For one family, enrolling in District kindergarten is a lesson in frustration

This article was originally published in The Notebook. In August 2020, The Notebook became Chalkbeat Philadelphia.

Angela and Corey Battle have one immediate goal, and that is to get their 5-year-old son into kindergarten in a public school in Philadelphia.

So far, no luck.

The Frankford couple can’t understand this – especially given the city and the District’s emphasis on the importance of early childhood education and Mayor Kenney’s determination to provide access to universal pre-kindergarten.

“We didn’t know our local school didn’t have to accept our son, and now we’re stuck,” Battle said. “It’s August, and we have no idea where we are sending our child.”

How could this happen?

There are myriad reasons. First, kindergarten is not mandated in Pennsylvania, so the cash-strapped District is not obligated to provide it, although it does. For two decades, in fact, it has provided full-day kindergarten; many suburban districts are still offering half-day kindergarten.

But because the District is always facing tight budgets, it doesn’t automatically add classes at a school if the kindergarten demand exceeds the supply, as it does for upper grades. For more than two decades, state aid hasn’t been tied directly to enrollment increases, so adding an extra teacher would be costly.

Then there is the planning issue. School budgets are prepared well in advance, but many parents wait until the last minute to register. The city’s population is very mobile, and it is always hard to predict how many students will show up.

And even if a principal could manage to squeeze an extra teacher into the budget at the last minute, the recent massive downsizing of the system – more than two dozen schools have been closed since 2013, and more have been converted to charters – has made space scarce at many schools.

As one District veteran put it: “We were directed to make the highest and most efficient use of space, so we can’t open up a new classroom on a dime. We were so efficient in the use of space, there are no classrooms left.”

A student who shows up at the local school for kindergarten after it is full is put on a waiting list and is also offered a space in a nearby school. But in Philadelphia, kindergarten children are not allowed on school buses, so families must provide their own transportation. This doesn’t work for many families, who might give up on sending the child at all if travel is required.

Second, the policy of turning over schools to charter organizations to improve them – the Renaissance schools initiative – means that for many neighborhoods, the local school is a charter. This is the case for the Battles, and that complicates their situation.

Although some parents don’t want to send their children to charters at all, that is not an issue for the Battles. They tried to enroll their son in the Philadelphia Charter School for Arts & Sciences at H.R. Edmunds, because they live in its catchment area.

Angela Battle went to enroll their son Camal there in June, shortly after the District started touting kindergarten pre-registration. But she was told kindergarten was already full.

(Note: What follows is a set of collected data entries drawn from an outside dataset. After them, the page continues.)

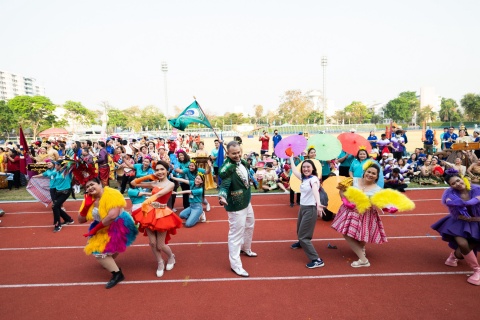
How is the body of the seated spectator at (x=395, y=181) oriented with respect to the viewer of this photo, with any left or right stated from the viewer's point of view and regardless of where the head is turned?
facing the viewer

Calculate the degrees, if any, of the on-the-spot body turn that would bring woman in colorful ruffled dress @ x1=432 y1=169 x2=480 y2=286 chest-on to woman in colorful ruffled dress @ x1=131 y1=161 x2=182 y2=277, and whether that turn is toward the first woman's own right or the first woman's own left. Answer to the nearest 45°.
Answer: approximately 45° to the first woman's own right

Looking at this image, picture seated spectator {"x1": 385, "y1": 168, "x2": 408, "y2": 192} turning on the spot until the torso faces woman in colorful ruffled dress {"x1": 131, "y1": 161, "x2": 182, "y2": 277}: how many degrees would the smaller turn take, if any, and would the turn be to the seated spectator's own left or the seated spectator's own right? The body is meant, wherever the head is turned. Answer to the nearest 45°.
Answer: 0° — they already face them

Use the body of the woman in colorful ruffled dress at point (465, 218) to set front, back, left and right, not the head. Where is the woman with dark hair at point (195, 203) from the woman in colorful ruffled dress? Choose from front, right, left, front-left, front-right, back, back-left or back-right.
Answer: right

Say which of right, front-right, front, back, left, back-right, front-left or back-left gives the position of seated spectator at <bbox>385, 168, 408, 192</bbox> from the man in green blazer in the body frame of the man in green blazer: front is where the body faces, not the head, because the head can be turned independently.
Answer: left

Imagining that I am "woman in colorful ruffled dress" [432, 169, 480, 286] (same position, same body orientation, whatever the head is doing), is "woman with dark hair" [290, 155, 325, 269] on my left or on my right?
on my right

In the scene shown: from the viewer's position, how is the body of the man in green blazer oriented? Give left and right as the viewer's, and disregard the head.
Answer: facing the viewer and to the right of the viewer

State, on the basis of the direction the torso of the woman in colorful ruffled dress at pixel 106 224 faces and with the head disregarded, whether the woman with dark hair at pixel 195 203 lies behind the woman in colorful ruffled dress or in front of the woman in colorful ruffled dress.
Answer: behind

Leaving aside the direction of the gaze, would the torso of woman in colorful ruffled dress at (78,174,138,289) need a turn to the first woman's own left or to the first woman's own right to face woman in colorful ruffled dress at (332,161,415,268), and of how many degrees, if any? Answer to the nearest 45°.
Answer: approximately 135° to the first woman's own left

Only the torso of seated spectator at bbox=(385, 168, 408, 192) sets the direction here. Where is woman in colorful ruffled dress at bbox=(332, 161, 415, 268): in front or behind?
in front

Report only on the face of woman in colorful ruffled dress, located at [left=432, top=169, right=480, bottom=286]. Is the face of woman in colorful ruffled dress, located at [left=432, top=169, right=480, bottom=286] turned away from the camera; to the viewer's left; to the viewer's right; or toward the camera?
toward the camera

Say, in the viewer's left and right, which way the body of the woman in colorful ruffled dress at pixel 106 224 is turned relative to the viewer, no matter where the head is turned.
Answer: facing the viewer and to the left of the viewer

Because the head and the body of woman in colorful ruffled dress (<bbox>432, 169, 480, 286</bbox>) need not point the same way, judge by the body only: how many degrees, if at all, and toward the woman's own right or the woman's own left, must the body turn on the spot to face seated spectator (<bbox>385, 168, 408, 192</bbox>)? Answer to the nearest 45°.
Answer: approximately 180°

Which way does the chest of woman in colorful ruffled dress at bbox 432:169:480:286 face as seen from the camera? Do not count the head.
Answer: toward the camera

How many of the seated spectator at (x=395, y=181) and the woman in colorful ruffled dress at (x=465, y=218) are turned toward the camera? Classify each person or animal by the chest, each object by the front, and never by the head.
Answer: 2
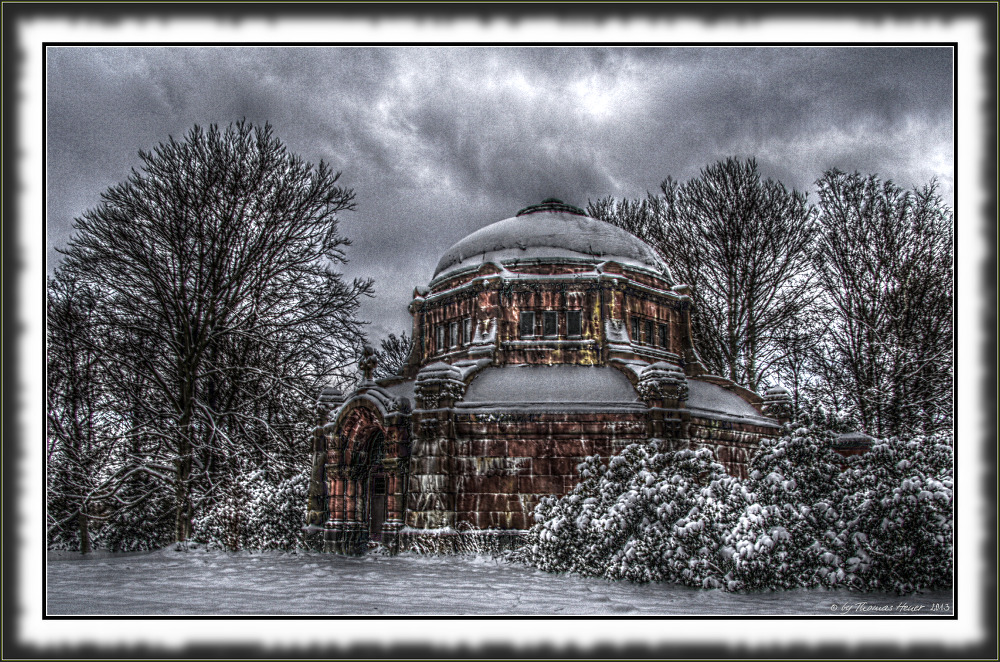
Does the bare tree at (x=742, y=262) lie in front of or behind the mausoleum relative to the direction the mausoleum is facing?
behind

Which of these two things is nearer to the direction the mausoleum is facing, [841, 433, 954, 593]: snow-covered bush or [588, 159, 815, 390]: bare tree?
the snow-covered bush

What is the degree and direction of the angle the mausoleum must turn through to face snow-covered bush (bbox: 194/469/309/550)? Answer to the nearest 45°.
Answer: approximately 45° to its right

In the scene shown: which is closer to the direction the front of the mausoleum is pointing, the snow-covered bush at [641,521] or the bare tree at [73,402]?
the bare tree

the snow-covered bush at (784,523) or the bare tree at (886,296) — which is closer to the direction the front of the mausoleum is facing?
the snow-covered bush

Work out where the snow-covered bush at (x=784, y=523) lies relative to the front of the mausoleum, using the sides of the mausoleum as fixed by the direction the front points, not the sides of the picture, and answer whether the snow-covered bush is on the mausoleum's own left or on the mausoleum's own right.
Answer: on the mausoleum's own left

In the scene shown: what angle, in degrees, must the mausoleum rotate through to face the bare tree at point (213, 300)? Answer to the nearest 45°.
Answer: approximately 45° to its right

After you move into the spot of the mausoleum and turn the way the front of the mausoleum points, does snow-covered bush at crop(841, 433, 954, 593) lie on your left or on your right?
on your left
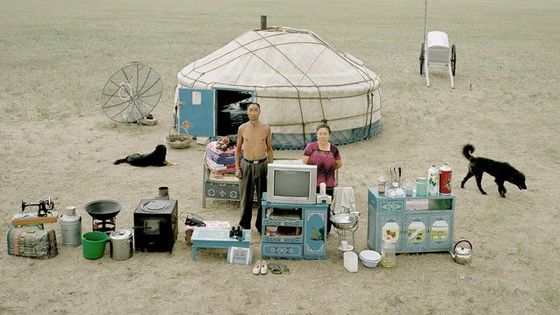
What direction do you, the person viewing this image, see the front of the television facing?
facing the viewer

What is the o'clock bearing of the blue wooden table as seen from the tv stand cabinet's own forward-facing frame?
The blue wooden table is roughly at 3 o'clock from the tv stand cabinet.

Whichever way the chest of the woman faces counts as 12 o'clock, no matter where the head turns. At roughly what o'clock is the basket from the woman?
The basket is roughly at 5 o'clock from the woman.

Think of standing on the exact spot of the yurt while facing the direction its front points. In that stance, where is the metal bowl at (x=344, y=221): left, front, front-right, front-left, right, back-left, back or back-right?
front-left

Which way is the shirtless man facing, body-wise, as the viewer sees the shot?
toward the camera

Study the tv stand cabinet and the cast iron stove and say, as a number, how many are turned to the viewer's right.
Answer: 0

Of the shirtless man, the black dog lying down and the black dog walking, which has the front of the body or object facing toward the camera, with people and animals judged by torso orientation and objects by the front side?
the shirtless man

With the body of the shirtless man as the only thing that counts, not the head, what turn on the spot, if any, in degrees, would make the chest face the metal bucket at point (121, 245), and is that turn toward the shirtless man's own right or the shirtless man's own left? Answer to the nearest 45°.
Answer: approximately 45° to the shirtless man's own right

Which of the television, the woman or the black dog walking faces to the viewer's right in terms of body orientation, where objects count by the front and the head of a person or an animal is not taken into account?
the black dog walking

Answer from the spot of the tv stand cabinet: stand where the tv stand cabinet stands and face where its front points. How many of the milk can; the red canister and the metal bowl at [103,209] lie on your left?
1

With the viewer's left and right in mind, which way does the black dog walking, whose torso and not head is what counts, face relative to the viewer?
facing to the right of the viewer

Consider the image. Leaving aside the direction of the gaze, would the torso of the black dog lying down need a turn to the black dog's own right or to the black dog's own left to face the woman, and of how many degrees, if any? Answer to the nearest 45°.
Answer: approximately 45° to the black dog's own right

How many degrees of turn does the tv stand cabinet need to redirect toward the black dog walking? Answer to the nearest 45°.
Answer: approximately 135° to its left

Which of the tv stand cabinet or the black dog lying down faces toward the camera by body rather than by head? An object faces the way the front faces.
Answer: the tv stand cabinet

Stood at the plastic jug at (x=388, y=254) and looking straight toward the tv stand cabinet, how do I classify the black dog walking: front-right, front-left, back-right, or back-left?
back-right

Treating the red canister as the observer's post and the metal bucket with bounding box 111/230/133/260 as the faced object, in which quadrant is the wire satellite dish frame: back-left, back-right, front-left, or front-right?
front-right

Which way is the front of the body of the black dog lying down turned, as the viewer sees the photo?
to the viewer's right
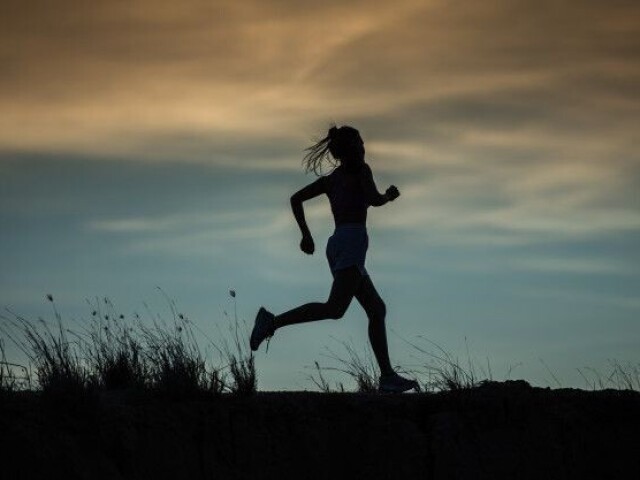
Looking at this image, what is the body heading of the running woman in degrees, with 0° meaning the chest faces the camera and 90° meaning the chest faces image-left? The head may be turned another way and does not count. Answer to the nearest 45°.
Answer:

As a Renaissance charter school, Edmunds is required to accept all neighborhood students before accepting students from outside the catchment area. That is emphasized on its website and confirmed by a person answering the phone at the school who said she helped parents with registration but did not want to be identified by name.

She said that Edmunds, run by String Theory, starts enrolling students for kindergarten in October and was full by May. She said she hates turning families away; one, she said, lived right across the street.

“Our only option is to tell parents to go to the School District. They have to find a school for them,” the employee said.

Angela Battle said she didn’t know that registration started so early at Edmunds.

Her next option was to try to get Camal into Shawmont, way up in Roxborough. Her 5th grader, Coby, is bused there every day.

He attends Shawmont because five years ago, when Coby was starting 1st grade, the Battles received a letter from the District informing them that because their local school – then Edmunds, under District control – was underperforming, they had a right to transfer their child to a better school. This letter was required under No Child Left Behind, the federal law that required school districts to take aggressive action around so-called “failing” schools.

They chose Shawmont, and Coby has been there since. Battle said she asked the principal about Camal attending Shawmont as well, and she was fine with it. The Battles were willing to drive him there.

But Battle said they were told that they had missed the deadline for applying for such a transfer for Camal (such a transfer is still possible, but not under No Child Left Behind, which has been replaced by the Every Student Succeeds Act).

“I was told that if you want to transfer your son out of the neighborhood school, there is a process for that, and it ended months ago,” Battle said. (At the very bottom of the web page on kindergarten registration is a sentence saying that the deadline for such transfer requests was Nov. 13 of last year.)

Angela Battle said she is reluctant to send Camal to another school in Frankford; she has done her research and says they are underperforming compared to Shawmont.

They have also tried two other charters in the area and are on waiting lists there. They have even looked into Catholic school options.

As Angela Battle sees it, “We can’t get into our local school, and they won’t let us go to the school where our other son is attending and the principal is on board.”

Their effort to find a school for Camal has proven to be far more difficult than it should be in a city that is putting a high priority on early childhood education, she said.

The District is required to provide Camal a spot somewhere. The Battles are still hoping they can get him into Shawmont. Corey Battle has a meeting Wednesday morning with the Office of School Placement to discuss the options.